Ryan's Budget Cuts Fail to Fix Bankrupt Transportation Program

Paul Ryan’s budget proposal is full of the usual dogmatic drivel you hear in Washington – the thing is actually called “The Path to Prosperity,” if you can believe that. And given his approach to transportation funding – big cuts and no new revenue – that “path” will continue to be full of potholes and collapsing bridges, without a train in sight.

Ryan’s budget proposes cutting transportation funding by 31 percent in 2012, and stays in that range for the next ten years. High speed rail gets the axe, as do some really cost-effective, performance-based programs such as New Starts, a competitive grant program for rail and bus rapid transit projects. The contrast with the President’s vision for investment in a more competitive transportation system is stark, as you can see from this bar graph (Ryan would slash it by more than half).

Refusing to invest in our crumbling, outdated transportation infrastructure is downright scary.
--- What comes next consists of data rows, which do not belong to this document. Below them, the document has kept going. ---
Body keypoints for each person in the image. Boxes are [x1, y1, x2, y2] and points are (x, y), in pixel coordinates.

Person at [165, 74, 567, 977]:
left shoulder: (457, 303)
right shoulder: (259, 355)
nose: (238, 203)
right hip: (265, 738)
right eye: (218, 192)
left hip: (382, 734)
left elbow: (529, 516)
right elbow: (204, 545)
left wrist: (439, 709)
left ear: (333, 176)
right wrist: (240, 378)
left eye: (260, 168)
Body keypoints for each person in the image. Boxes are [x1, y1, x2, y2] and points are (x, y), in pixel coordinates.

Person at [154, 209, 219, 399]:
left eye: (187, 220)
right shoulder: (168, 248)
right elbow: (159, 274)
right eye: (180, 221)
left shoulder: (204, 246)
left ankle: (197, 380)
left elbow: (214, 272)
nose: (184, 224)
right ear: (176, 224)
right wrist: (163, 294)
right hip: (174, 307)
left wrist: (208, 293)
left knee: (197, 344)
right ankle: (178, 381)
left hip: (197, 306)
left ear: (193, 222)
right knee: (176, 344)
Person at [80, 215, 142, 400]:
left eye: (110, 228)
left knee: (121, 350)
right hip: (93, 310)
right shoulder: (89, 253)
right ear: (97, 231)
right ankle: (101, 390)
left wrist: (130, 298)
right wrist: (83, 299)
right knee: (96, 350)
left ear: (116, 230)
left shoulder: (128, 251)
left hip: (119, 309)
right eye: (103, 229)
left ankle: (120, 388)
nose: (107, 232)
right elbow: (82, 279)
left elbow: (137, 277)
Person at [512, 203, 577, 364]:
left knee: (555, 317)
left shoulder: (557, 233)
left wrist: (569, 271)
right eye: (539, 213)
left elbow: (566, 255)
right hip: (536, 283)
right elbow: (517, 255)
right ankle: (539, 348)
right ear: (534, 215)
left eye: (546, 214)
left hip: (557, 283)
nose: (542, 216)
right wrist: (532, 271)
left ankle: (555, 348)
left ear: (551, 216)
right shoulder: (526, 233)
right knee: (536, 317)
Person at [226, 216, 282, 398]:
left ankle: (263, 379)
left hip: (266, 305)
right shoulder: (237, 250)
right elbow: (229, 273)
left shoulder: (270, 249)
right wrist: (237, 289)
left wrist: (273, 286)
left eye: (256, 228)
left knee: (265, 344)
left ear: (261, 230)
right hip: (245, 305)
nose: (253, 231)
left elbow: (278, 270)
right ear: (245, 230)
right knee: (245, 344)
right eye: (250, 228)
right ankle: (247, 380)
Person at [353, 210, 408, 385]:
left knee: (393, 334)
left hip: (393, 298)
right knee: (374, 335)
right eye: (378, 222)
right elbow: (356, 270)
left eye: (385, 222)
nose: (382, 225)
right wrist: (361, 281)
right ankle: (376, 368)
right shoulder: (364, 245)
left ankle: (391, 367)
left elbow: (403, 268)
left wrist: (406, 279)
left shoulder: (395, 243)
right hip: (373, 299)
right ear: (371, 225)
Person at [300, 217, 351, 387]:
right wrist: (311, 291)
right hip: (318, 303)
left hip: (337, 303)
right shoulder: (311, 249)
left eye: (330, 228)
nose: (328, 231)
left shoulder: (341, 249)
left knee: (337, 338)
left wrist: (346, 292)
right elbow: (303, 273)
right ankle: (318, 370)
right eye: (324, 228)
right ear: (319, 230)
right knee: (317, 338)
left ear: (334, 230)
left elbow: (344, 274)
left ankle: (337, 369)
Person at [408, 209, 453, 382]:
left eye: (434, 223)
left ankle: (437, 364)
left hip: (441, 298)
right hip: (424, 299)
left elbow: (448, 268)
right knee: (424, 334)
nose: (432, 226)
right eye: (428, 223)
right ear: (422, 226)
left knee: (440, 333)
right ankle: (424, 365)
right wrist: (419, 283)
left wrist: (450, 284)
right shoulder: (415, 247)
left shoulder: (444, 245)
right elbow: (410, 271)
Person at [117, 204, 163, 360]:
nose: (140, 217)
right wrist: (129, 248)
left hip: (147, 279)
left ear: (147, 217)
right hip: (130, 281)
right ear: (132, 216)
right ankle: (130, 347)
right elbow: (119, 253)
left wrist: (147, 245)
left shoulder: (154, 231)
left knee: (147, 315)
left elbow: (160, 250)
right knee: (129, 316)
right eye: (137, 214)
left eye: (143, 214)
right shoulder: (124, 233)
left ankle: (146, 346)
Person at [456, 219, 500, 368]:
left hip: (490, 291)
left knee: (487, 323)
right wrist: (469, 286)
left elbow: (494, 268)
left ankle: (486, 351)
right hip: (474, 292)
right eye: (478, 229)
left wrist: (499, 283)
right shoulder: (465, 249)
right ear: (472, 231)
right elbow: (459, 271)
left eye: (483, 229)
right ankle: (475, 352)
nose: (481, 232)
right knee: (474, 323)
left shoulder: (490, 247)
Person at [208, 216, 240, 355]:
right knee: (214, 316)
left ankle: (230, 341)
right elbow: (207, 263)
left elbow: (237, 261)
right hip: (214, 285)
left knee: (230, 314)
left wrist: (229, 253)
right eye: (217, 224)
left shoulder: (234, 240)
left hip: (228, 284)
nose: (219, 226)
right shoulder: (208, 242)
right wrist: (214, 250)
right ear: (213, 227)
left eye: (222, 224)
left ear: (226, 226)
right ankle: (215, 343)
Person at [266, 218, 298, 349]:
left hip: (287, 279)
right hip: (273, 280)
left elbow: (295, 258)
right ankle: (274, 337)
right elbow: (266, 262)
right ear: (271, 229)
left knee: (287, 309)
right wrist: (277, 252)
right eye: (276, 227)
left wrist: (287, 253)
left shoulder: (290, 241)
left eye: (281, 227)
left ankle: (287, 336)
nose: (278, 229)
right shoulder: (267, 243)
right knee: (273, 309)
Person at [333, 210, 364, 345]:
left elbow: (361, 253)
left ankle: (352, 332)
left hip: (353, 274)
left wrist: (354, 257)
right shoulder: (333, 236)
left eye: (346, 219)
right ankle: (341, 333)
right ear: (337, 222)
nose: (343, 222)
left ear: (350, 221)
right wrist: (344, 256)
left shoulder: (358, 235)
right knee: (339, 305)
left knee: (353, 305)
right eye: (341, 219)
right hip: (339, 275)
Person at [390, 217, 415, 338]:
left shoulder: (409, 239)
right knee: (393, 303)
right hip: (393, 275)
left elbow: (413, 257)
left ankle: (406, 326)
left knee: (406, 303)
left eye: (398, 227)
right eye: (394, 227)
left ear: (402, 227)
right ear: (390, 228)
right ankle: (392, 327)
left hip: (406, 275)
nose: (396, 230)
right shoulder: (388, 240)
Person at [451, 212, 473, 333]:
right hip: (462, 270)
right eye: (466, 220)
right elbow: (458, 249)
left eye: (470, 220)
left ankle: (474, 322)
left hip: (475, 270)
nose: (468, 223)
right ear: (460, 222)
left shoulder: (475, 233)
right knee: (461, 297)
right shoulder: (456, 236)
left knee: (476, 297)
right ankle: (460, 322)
Our transportation system, as it stands, is a threat to public safety, national security and the environment. This budget puts America in the position of having to continue to neglect necessary repair work, remain addicted to oil, and add to global warming pollution.

Just to pick one of these threats, although all three are described in a new NRDC fact sheet, let’s look at our bridge repair backlog. Between 1989 and 2003 alone, 500 bridges failed and today more than 69,000 are structurally deficient. Before you hit the road tonight or tomorrow, you should check Transportation for America’s awesome new mapping tool to make sure you steer clear of dangerous bridges near you.

Ryan says the Highway Trust Fund has to operate based on its existing revenues, which last year totaled about $35 billion. Yet the cost of necessary bridge repair work alone is $80 billion. I agree there’s waste to be trimmed in the program, but simply slashing the budget won’t solve the fundamental issue: our federal transportation program is insolvent.

The insolvency of this program is contributing to our national debt. Congress has “borrowed” $35 billion of taxpayer money from the Treasury to prop up the program, and because it’s insolvent, this money will never be paid back.

It’s a difficult thing to talk about, but the hard truth is that our transportation program needs revenue. And that might mean (gasp!) raising the gas tax, which hasn’t been done since 1993, and it might mean (gasp!) cutting out some of the massive subsidies that Big Oil has been treated to over the last few decades. A lot of people don’t have the political guts to make this call, and Ryan, for all his tough talk, appears to be one of them.

It’s amazing that a deficit hawk like Ryan can ignore a recommendation supported by the Presidential Debt Commission, prominent Republicans and Democrats, the Chamber of Commerce and the AFL-CIO. These disparate groups all agree that our transportation program needs to grow if America’s going to prosper in the future. Is the solution really scarier than the problem itself?